3.2 Level shift abnormality
# df_level_shift_anomaly is the dataframe of the 2nd set of synthetic data (Figure 2)
level_shift_anomaly_url = create_fig(df_level_shift_anomaly)
# Anomaly detection
result = anomaly_detection(instruction,
level_shift_anomaly_url,
response_format=AnomalyReport,
reasoning_effort="medium")
print(result)
The resulting output is shown below.
{
'when': {'start': datetime.date(2025, 8, 26), 'end': datetime.date(2025, 9, 2)},
'y': 150,
'kind': 'level_shift',
'why': 'Orders suddenly jump from the 120-135 range to ~150 on Aug 26 and remain elevated for all subsequent days, indicating a sustained baseline change.',
'date_confidence': 'high'
}
Again, we can see that the model has accurately identified the presence of an anomaly of “level_shift” in the plot.

3.3 Seasonal abnormalities
# df_seasonality_anomaly is the dataframe of the 3rd set of synthetic data (Figure 3)
seasonality_anomaly_url = create_fig(df_seasonality_anomaly)
# Anomaly detection
result = anomaly_detection(instruction,
seasonality_anomaly_url,
response_format=AnomalyReport,
reasoning_effort="medium")
print(result)
The resulting output is shown below.
{
'when': {'start': datetime.date(2025, 8, 23), 'end': datetime.date(2025, 8, 24)},
'y': 132,
'kind': 'seasonal_outlier',
'why': 'Weekend of Aug 23-24 shows order volumes (~130+) on par with surrounding weekdays, whereas other weekends consistently drop to ~115, making it an out-of-season spike.',
'date_confidence': 'high'
}
This is a challenging case.

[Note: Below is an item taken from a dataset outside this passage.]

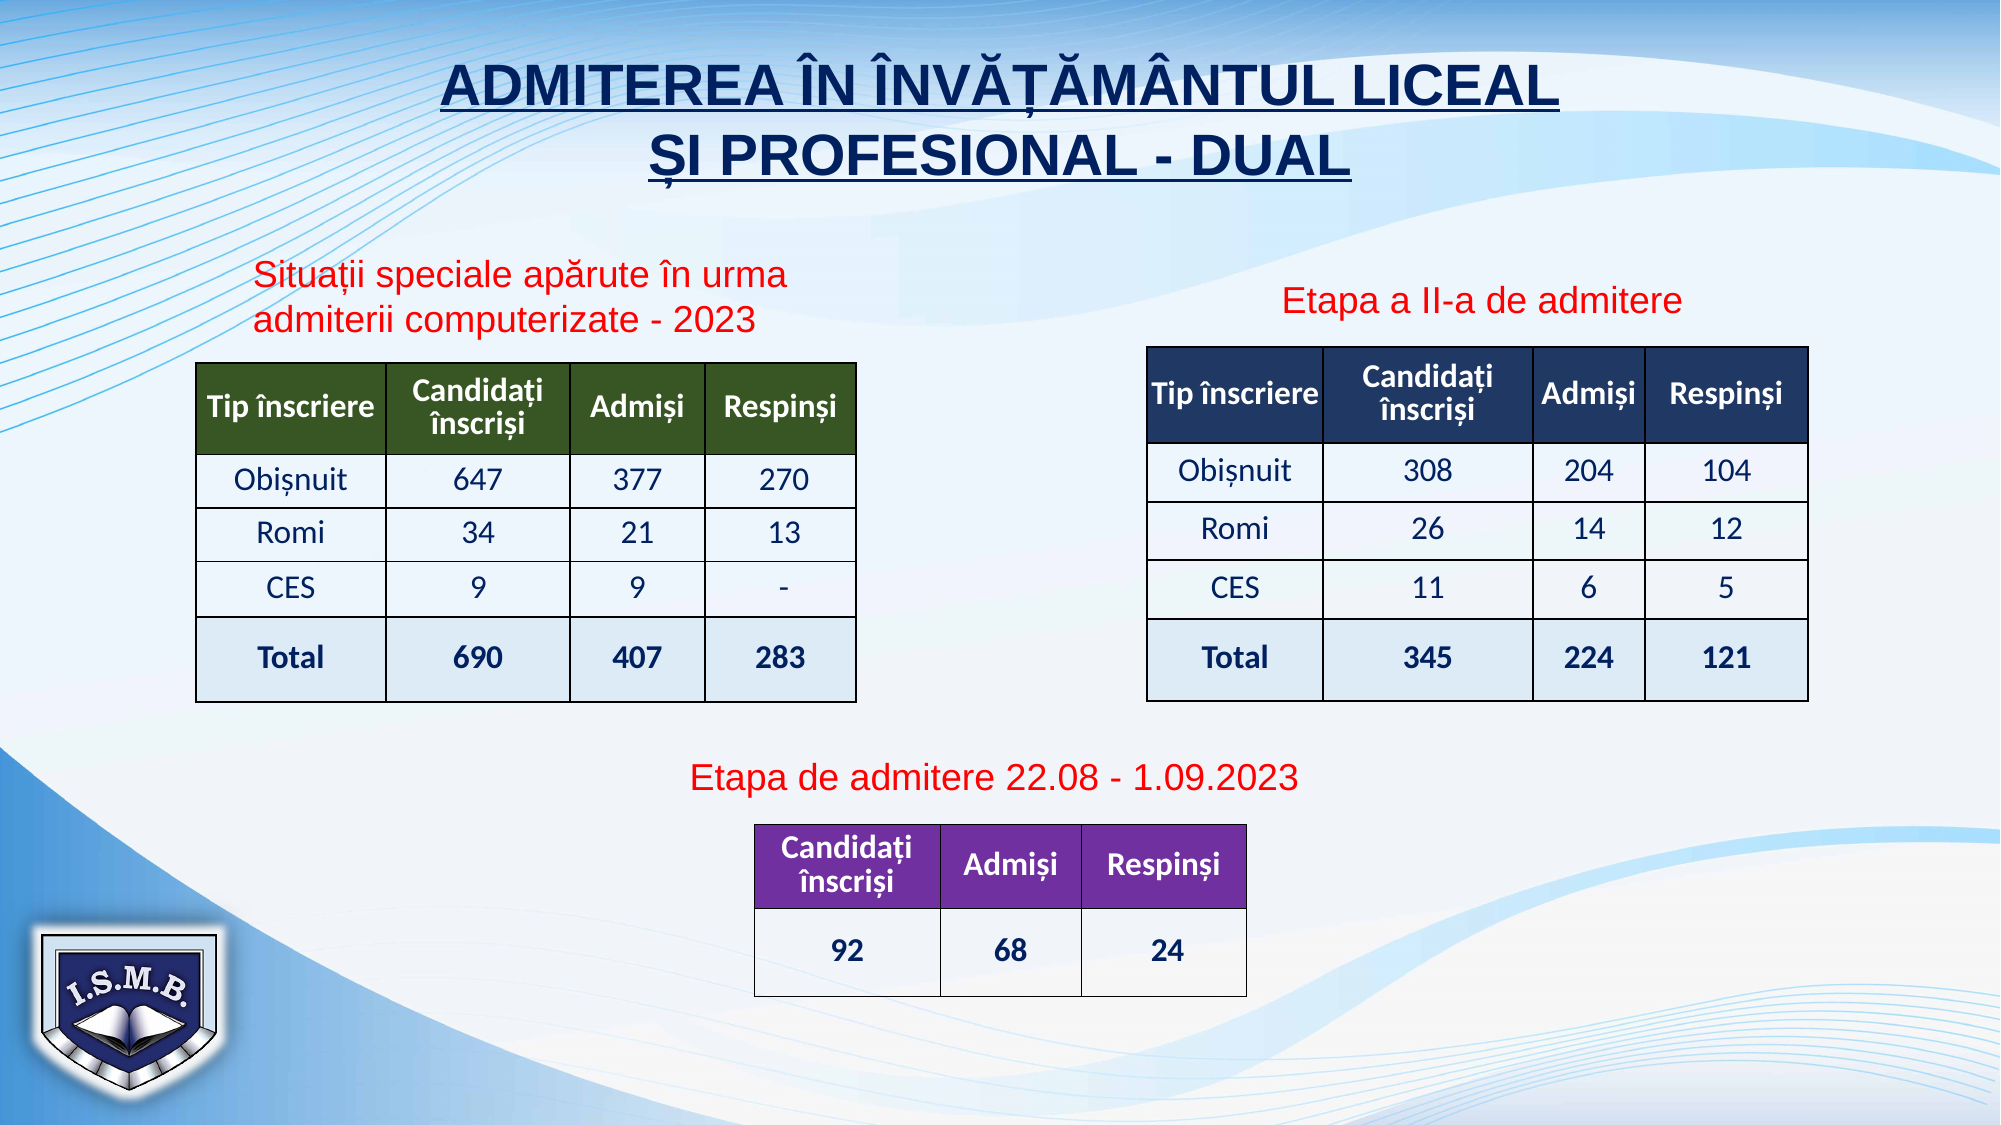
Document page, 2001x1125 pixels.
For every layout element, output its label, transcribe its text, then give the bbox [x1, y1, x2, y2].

Nonetheless, our O3 model was able to properly tackle it with precise localization and clear inference traces. Pretty impressive:

4. overview
Congratulations! We have successfully built an anomaly detection solution for time series data that is fully functional with visualization and prompts.
By feeding daily order plots to the O3 inference model and constraining its output to the JSON schema, LLM was able to identify three different anomaly types with precise localization. All this was achieved without training the ML model. Impressive!
A step backwards, we see that the solution we built exhibits a broader pattern of combining three features.
- look: Multimodal inputs allow the model to consume numbers directly.
- think: A step-by-step inference function for tackling complex problems.
- Integrate: Structured output (eg, generating visualizations) that can be easily consumed by downstream systems.
The combination of multimodal input + inference + structured output creates a versatile foundation for practically useful LLM applications.
Now your building blocks are ready. What do you want to make next?